Not My Baby…

Emma’s first birthday is next week. Next. Week. It’s definitely bittersweet not just because my baby will no longer be a baby, but because we will not have known her for 365 days. I can remember what I was doing last year on her birthday (mostly because we replayed the previous week and how quickly our lives changed) despite not knowing Emma even existed. It wasn’t a particularly joyful day.

We didn’t see Emma when she took her first breath or hear her first cry. We wouldn’t hold her until she was 5 days old. We wouldn’t know Emma had a sugar bug on her nose. Or that her eyes were the wildest color we’d ever seen or that she was a champ at eating. We wouldn’t know how strong a newborn baby could be and how much they can persevere.

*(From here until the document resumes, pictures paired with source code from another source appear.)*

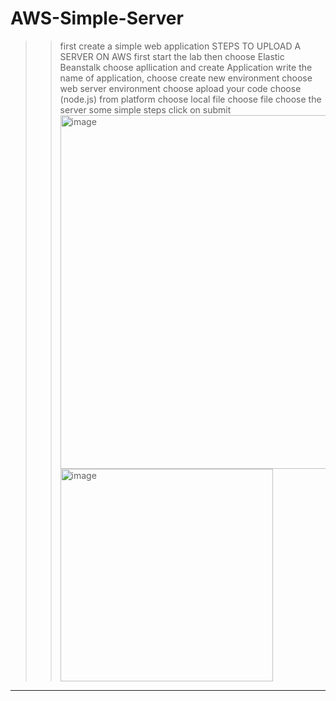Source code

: # AWS-Simple-Server
>>first create a simple web application
>>STEPS TO UPLOAD A SERVER ON AWS
>>first start the lab
>>then choose Elastic Beanstalk
>>choose apllication and create Application
>>write the name of application,
>>choose create new environment
>>choose web server environment
>>choose apload your code
>>choose (node.js) from platform
>>choose local file
>>choose file 
>>choose the server
>>some simple steps
>>click on submit
>><img width="566" alt="image" src="https://github.com/FarrahYasin/aws-simple-server/assets/117269271/6484a054-d7e5-4832-a744-4cca26758039">  <img width="340" alt="image" src="https://github.com/FarrahYasin/aws-simple-server/assets/117269271/c1633a19-b0f5-4381-a4f9-f37ee3a2e17e">

---

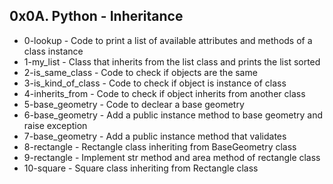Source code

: ## 0x0A. Python - Inheritance

* 0-lookup - Code to print a list of available attributes and methods of a class instance
* 1-my_list - Class that inherits from the list class and prints the list sorted
* 2-is_same_class - Code to check if objects are the same
* 3-is_kind_of_class - Code to check if object is instance of class
* 4-inherits_from - Code to check if object inherits from another class
* 5-base_geometry - Code to declear a base geometry
* 6-base_geometry - Add a public instance method to base geometry and raise exception
* 7-base_geometry - Add a public instance method that validates
* 8-rectangle - Rectangle class inheriting from BaseGeometry class
* 9-rectangle - Implement str method and area method of rectangle class
* 10-square - Square class inheriting from Rectangle class
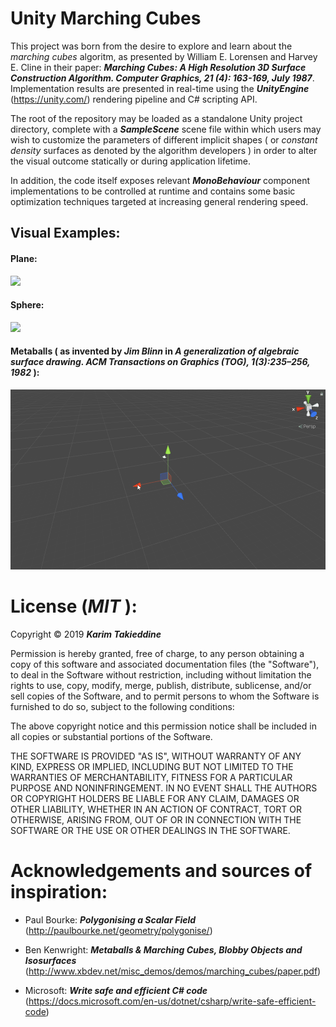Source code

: # Unity Marching Cubes

This project was born from the desire to explore and learn about the _marching cubes_ algoritm, as presented by William E. Lorensen and Harvey E. Cline in their paper: _**Marching Cubes: A High Resolution 3D Surface Construction Algorithm. Computer Graphics, 21 (4): 163-169, July 1987**_. Implementation results are presented in real-time using the _**UnityEngine**_ (https://unity.com/) rendering pipeline and C# scripting API.

The root of the repository may be loaded as a standalone Unity project directory, complete with a _**SampleScene**_ scene file within which users may wish to customize the parameters of different implicit shapes ( or *constant density* surfaces as denoted by the algorithm developers ) in order to alter the visual outcome statically or during application lifetime.

In addition, the code itself exposes relevant __*MonoBehaviour*__ component implementations to be controlled at runtime and contains some basic optimization techniques targeted at increasing general rendering speed.

## Visual Examples:

#### Plane:

![](Demo/Animations/demo_plane.gif)

#### Sphere:

![](Demo/Animations/demo_sphere.gif)

#### Metaballs ( as invented by *Jim Blinn* in __*A generalization of algebraic surface drawing. ACM Transactions on Graphics (TOG), 1(3):235–256, 1982*__ ):

![](Demo/Animations/demo_metaballs.gif)

# License (__*MIT*__ ):

Copyright © 2019 _**Karim Takieddine**_

Permission is hereby granted, free of charge, to any person obtaining a copy of this software and associated documentation files (the "Software"), to deal in the Software without restriction, including without limitation the rights to use, copy, modify, merge, publish, distribute, sublicense, and/or sell copies of the Software, and to permit persons to whom the Software is furnished to do so, subject to the following conditions:

The above copyright notice and this permission notice shall be included in all copies or substantial portions of the Software.

THE SOFTWARE IS PROVIDED "AS IS", WITHOUT WARRANTY OF ANY KIND, EXPRESS OR IMPLIED, INCLUDING BUT NOT LIMITED TO THE WARRANTIES OF MERCHANTABILITY, FITNESS FOR A PARTICULAR PURPOSE AND NONINFRINGEMENT. IN NO EVENT SHALL THE AUTHORS OR COPYRIGHT HOLDERS BE LIABLE FOR ANY CLAIM, DAMAGES OR OTHER LIABILITY, WHETHER IN AN ACTION OF CONTRACT, TORT OR OTHERWISE, ARISING FROM, OUT OF OR IN CONNECTION WITH THE SOFTWARE OR THE USE OR OTHER DEALINGS IN THE SOFTWARE.

# Acknowledgements and sources of inspiration:

 - Paul Bourke: __*Polygonising a Scalar Field*__ (http://paulbourke.net/geometry/polygonise/)

 - Ben Kenwright: __*Metaballs & Marching Cubes, Blobby Objects and Isosurfaces*__ (http://www.xbdev.net/misc_demos/demos/marching_cubes/paper.pdf)

 - Microsoft: __*Write safe and efficient C# code*__ (https://docs.microsoft.com/en-us/dotnet/csharp/write-safe-efficient-code)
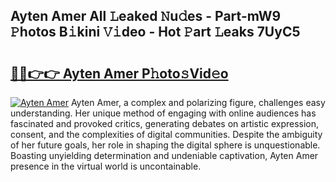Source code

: ## Ayten Amer All 𝙻eaked 𝙽u𝚍es - Part-mW9 𝙿hotos B𝚒kini 𝚅𝚒deo - Hot 𝙿art 𝙻eaks 7UyC5

# <h2><a href="http://ld61bb7.urlbe.top/?page=Ayten+Amer">🔗🔗👉👉 Ayten Amer P𝚑oto𝚜Vid𝚎o</a></h2>

[![Ayten Amer](https://i.imgur.com/eBuTRDB.gif)](http://ld61bb7.urlbe.top/?page=Ayten+Amer)
Ayten Amer, a complex and polarizing figure, challenges easy understanding. Her unique method of engaging with online audiences has fascinated and provoked critics, generating debates on artistic expression, consent, and the complexities of digital communities. Despite the ambiguity of her future goals, her role in shaping the digital sphere is unquestionable. Boasting unyielding determination and undeniable captivation, Ayten Amer presence in the virtual world is uncontainable.

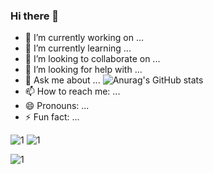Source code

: ### Hi there 👋

<!--
**PigPigLetsGo/PigPigLetsGo** is a ✨ _special_ ✨ repository because its `README.md` (this file) appears on your GitHub profile.

Here are some ideas to get you started:

- 🔭 I’m currently working on ...
- 🌱 I’m currently learning ...
- 👯 I’m looking to collaborate on ...
- 🤔 I’m looking for help with ...
- 💬 Ask me about ...
- 📫 How to reach me: ...
- 😄 Pronouns: ...
- ⚡ Fun fact: ...
-->

- 🔭 I’m currently working on ...
- 🌱 I’m currently learning ...
- 👯 I’m looking to collaborate on ...
- 🤔 I’m looking for help with ...
- 💬 Ask me about ...                  ![Anurag's GitHub stats](https://github-readme-stats.vercel.app/api?username=anuraghazra&theme=dark&show_icons=true)
- 📫 How to reach me: ...
- 😄 Pronouns: ...
- ⚡ Fun fact: ...

![1](https://img.shields.io/badge/Github-%E5%85%A8%E7%90%83%E5%89%8D10%E5%90%8D-red)  ![1](https://img.shields.io/badge/Gieet-%E5%85%A8%E7%90%83%E5%89%8D10%E5%90%8D-pink)

![1](https://camo.githubusercontent.com/a9d7caa5f261cb113598972d43faae099ab3a67d75d67486e107171ad3b79aa9/68747470733a2f2f6769746875622d726561646d652d73746174732e76657263656c2e6170702f6170692f70696e2f3f757365726e616d653d616e7572616768617a7261267265706f3d6769746875622d726561646d652d73746174732663616368655f7365636f6e64733d3836343030267468656d653d6d61726f6f6e676f6c64)  



<!--<img align="right" src="https://github-readme-stats.vercel.app/api?username=PigPigLetsGo&show_icons=true&icon_color=CE1D2D&text_color=718096&&bg_color=DEG,COLOR1,COLOR2,COLOR3...COLOR10&hide_title=true" />-->


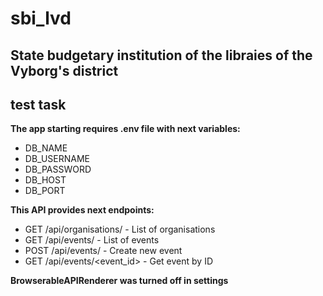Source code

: # sbi_lvd
## State budgetary institution of the libraies of the Vyborg's district 
## test task

__The app starting requires .env file with next variables:__
 - DB_NAME
 - DB_USERNAME
 - DB_PASSWORD
 - DB_HOST
 - DB_PORT

__This API provides next endpoints:__
 - GET /api/organisations/ - List of organisations
 - GET /api/events/ - List of events
 - POST /api/events/ - Create new event
 - GET /api/events/<event_id> - Get event by ID

__BrowserableAPIRenderer was turned off in settings__
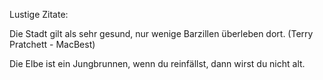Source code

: Lustige Zitate:

Die Stadt gilt als sehr gesund, nur wenige Barzillen überleben dort.
(Terry Pratchett - MacBest)

Die Elbe ist ein Jungbrunnen, wenn du reinfällst, dann wirst du nicht alt.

There are no pictures of her first 4 days of life and no real memories for us to share with her as she grows. As we approach Emma’s birthday, I’ve given a lot of thought to our experiences and Emma’s story. Her life story which encompasses her birth family, our family, and her own unique experiences. I wonder if Emma will miss those 4 days worth of pictures and memories. Will she even notice? Will she ask us about her birth? Will we be able to answer all of her questions? It’s Chris and my job to navigate those questions, if they come. I suspect if they don’t, similar questions will. And, we won’t have all the answers. That’s the simple truth.

We may have all the stories to share with our future children or we may have even less for them depending on how our “recipe” grows. I hope all of our children will accept their different stories and appreciate them.

Motherhood doesn’t always look the way us waiting mamas envision. As I hear it, the same is true no matter how you become a mother. Birth plans and breastfeeding are common issues. It can be hard to let go of the things we can’t control.

Despite the sadness I have about the things we don’t have for us and Emma. I’m grateful that we will have spent the 360 days together. That we were chosen to see her first laugh, crawl, and step even though we didn’t change her first diaper or give her her first bath. We get to experience most of the firsts. And I wouldn’t trade them for anything. Not even her first breath.